Door number 1 will deliver you a yacht full of momentary pleasure, but a small country’s worth of regret. Door number 1 will provide you a limo full of human precepts, and though you’ll be riding in luxury, you’ll be riding down a blind alley. Even if all your frat bros are at the same door, remember this: they are not your people. Your people are God’s people. God’s people are different. They choose different doors.
They do not dance to the world’s broken music and neither will you. They do not promise peace when there is no peace and neither will you. But you will be a Joseph to the world: a foreigner in a foreign land filled with men and women tormented by bad dreams. By God’s grace, you will be their interpreters, speaking into their nightmares a new and living way (Hebrews 10). And you will be like Esther, born for such a time as this. And you will be like Nehemiah, who built a city with a trowel in one hand and a sword in the other. And you will be like Anna, declaring to the world the arrival of their only sure hope, the Christ. And you will be like Noah who built a boat to save the world, though all the world giggled glibly. And you will be like Hannah, pleading with God on behalf of a barren world. And you will be like Boaz, sowing fields of grain to feed the refugees who flee a life of sin.
Today is tomorrow’s yesterday. What you sow today, you will reap tomorrow. The present is the future’s past and the past, my friends, CANNOT be erased. What you do now, even now in these moments between chapters, will likely dictate the outcome of your story. Your decisions can NEVER be undone, not even by the blood of Jesus. They can be covered by the blood. Thank God they can be covered, but they can never be erased from your story. “So choose this day whom you will serve for God has set before you this day life and good, and death and evil, blessing and cursing: therefore choose life, that both you and your descendants may live” (Deut. 30:15 and 19).
Some say that college constitutes the best years of your life. I hope not. There is SO much life to live AFTER college. Live with THOSE years in mind. Remember your children and your grandchildren. And when you are old and grey and some idealistic freshman asks you what were the best years of your life, you won’t say, “college!” You’ll say, “ALL of them!” For you lived your days out in the light of God’s only Son and you opened door number 2, above which is carved, “I am poor and needy, yet The Lord thinks on me.”

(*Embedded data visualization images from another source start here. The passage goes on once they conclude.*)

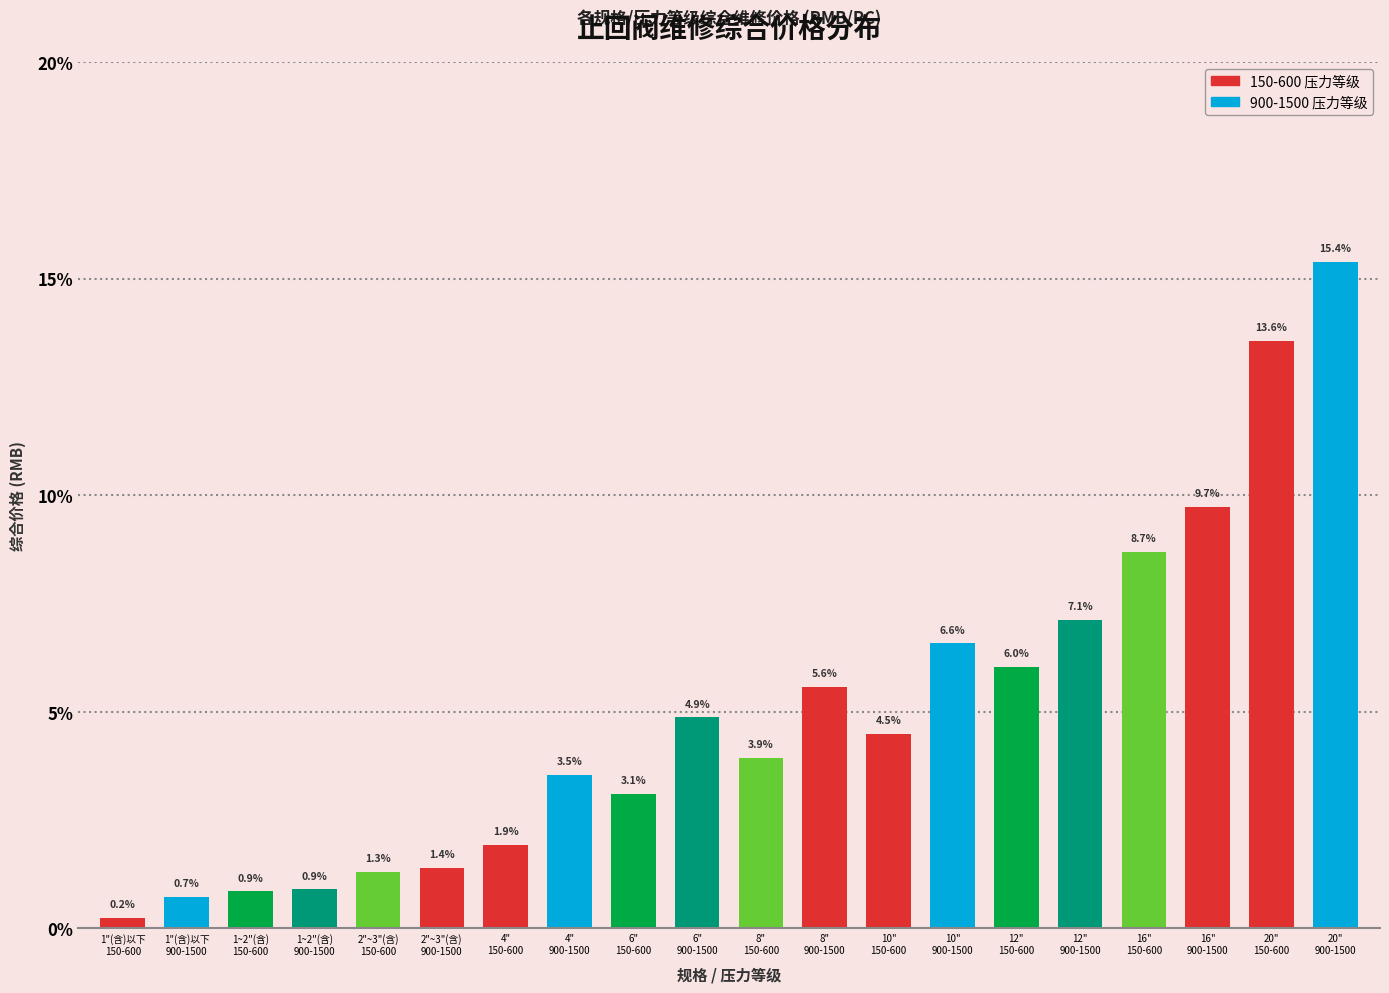

Reading right to left, transcribe all the data shown in this chart.

15.4	13.6	9.7	8.7	7.1	6.0	6.6	4.5	5.6	3.9	4.9	3.1	3.5	1.9	1.4	1.3	0.9	0.9	0.7	0.2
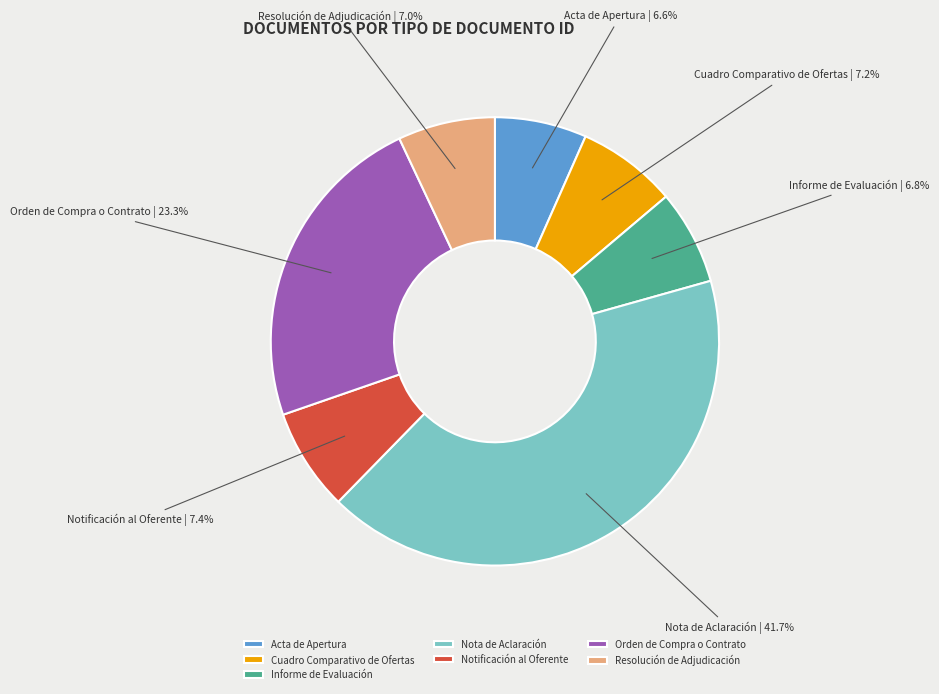

Is there a majority slice in this chart?

No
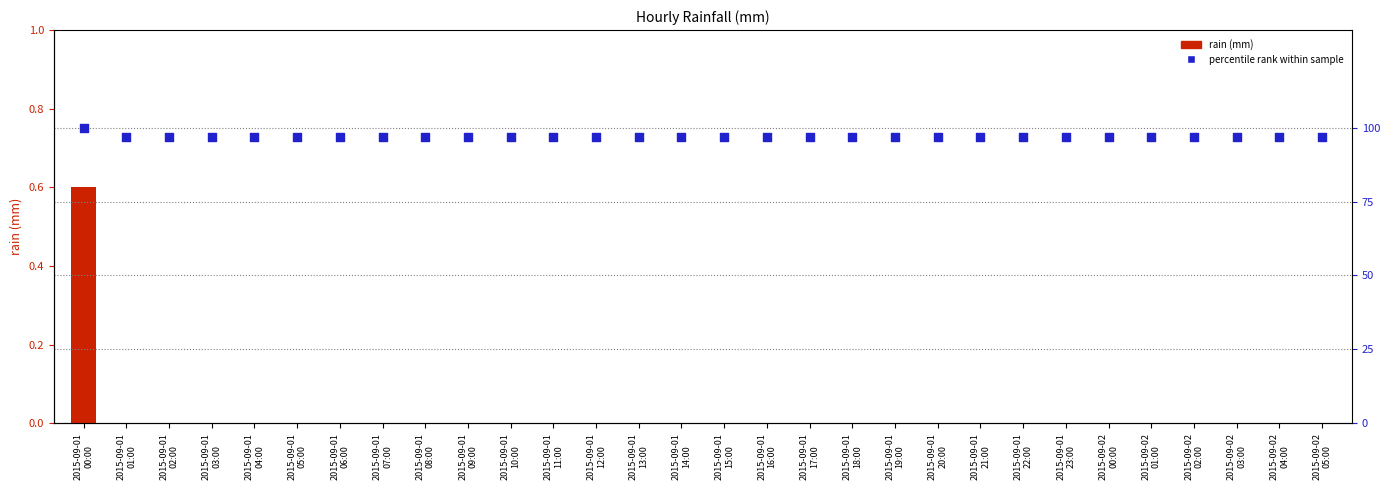

At how many categories does at least one series exceed 86?

30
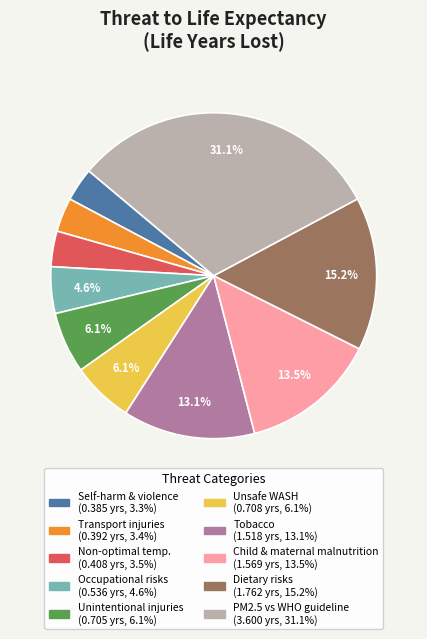

Is there any slice that represents more than half of the pie?

No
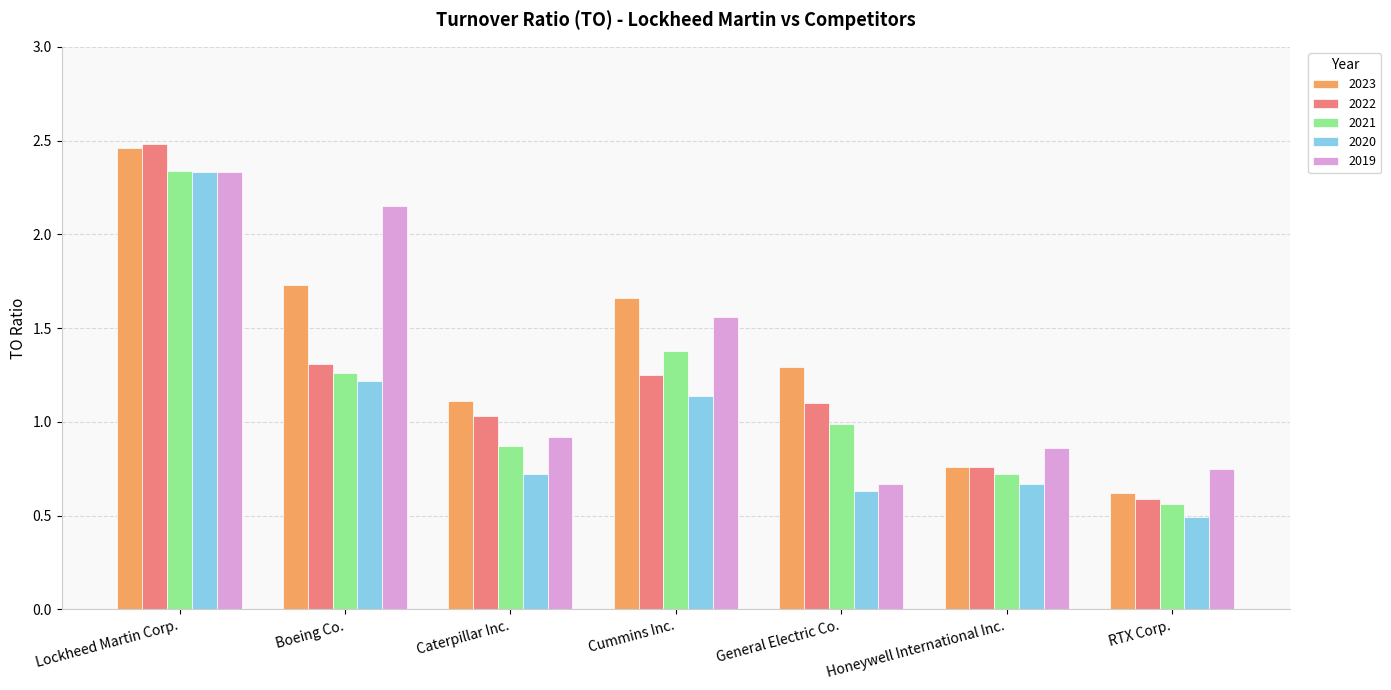

What are all the series names shown in the legend?

2023, 2022, 2021, 2020, 2019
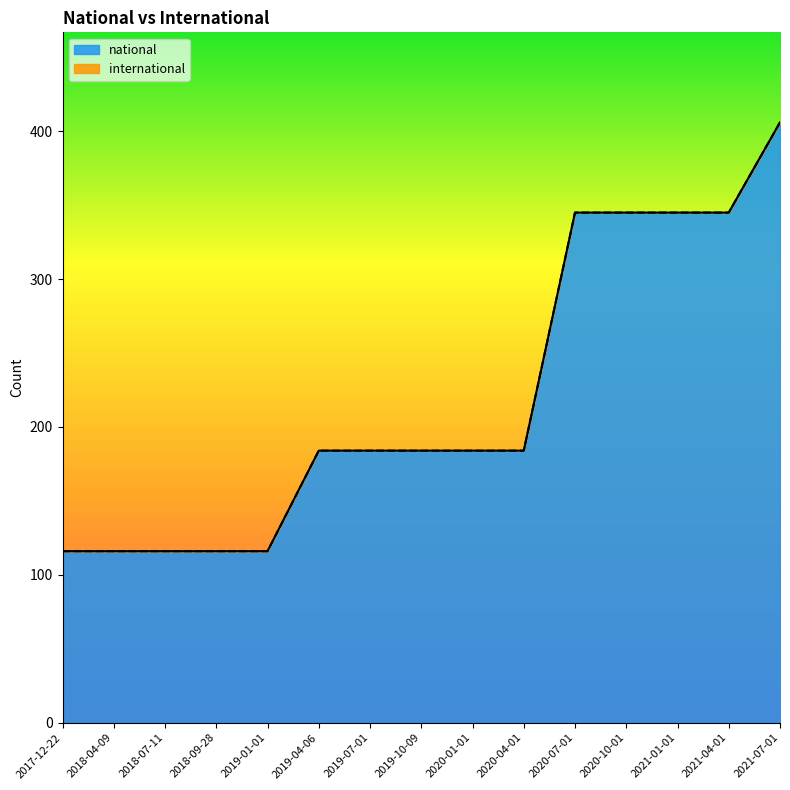

What is the difference between the maximum and second lowest values?

290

If this hard-fought education has taught you anything, it better be this: “The works of the Lord are great, studied by all who have pleasure in them” (Psalm 111:2).
We have taught you, from the cradle until this very hour, to join Job, saying “As for me, I would seek God, and to God would I commit my cause, who does great things and unsearchable, marvelous things without number” (Job 5:8-9).
Go, my Dagonets. Freedom beckons. Go with our blessing and our love, but come back as often as you can. You are family and we love you as family; in fact, we’ve bought a lot of stock in you as family. May that stock only rise. And may the world know, with no uncertainty, that your lives serve as a fork in the road declaring to each person you encounter this truth: “choose you this day whom you will serve, but as for me and my house, we will serve the Lord” (Joshua 24:15).
May you forever seek God who has lifted you from out of the pit, out of mud and mire, and who has set your feet on a rock and given you a firm place to stand (Psalm 40:2).
“May you seek God and rejoice, being glad in Him; may those who love His salvation say continually, “Great is the Lord!” (Psalm 40:16).
You have a tremendous task, an absolutely monumental task with generational impact ahead of you: it’s called “Life”. This life is sweet all the way through eternity if you choose door number 2. But life cannot be done with one eye on each door.
Make a decision: The lady or the tiger.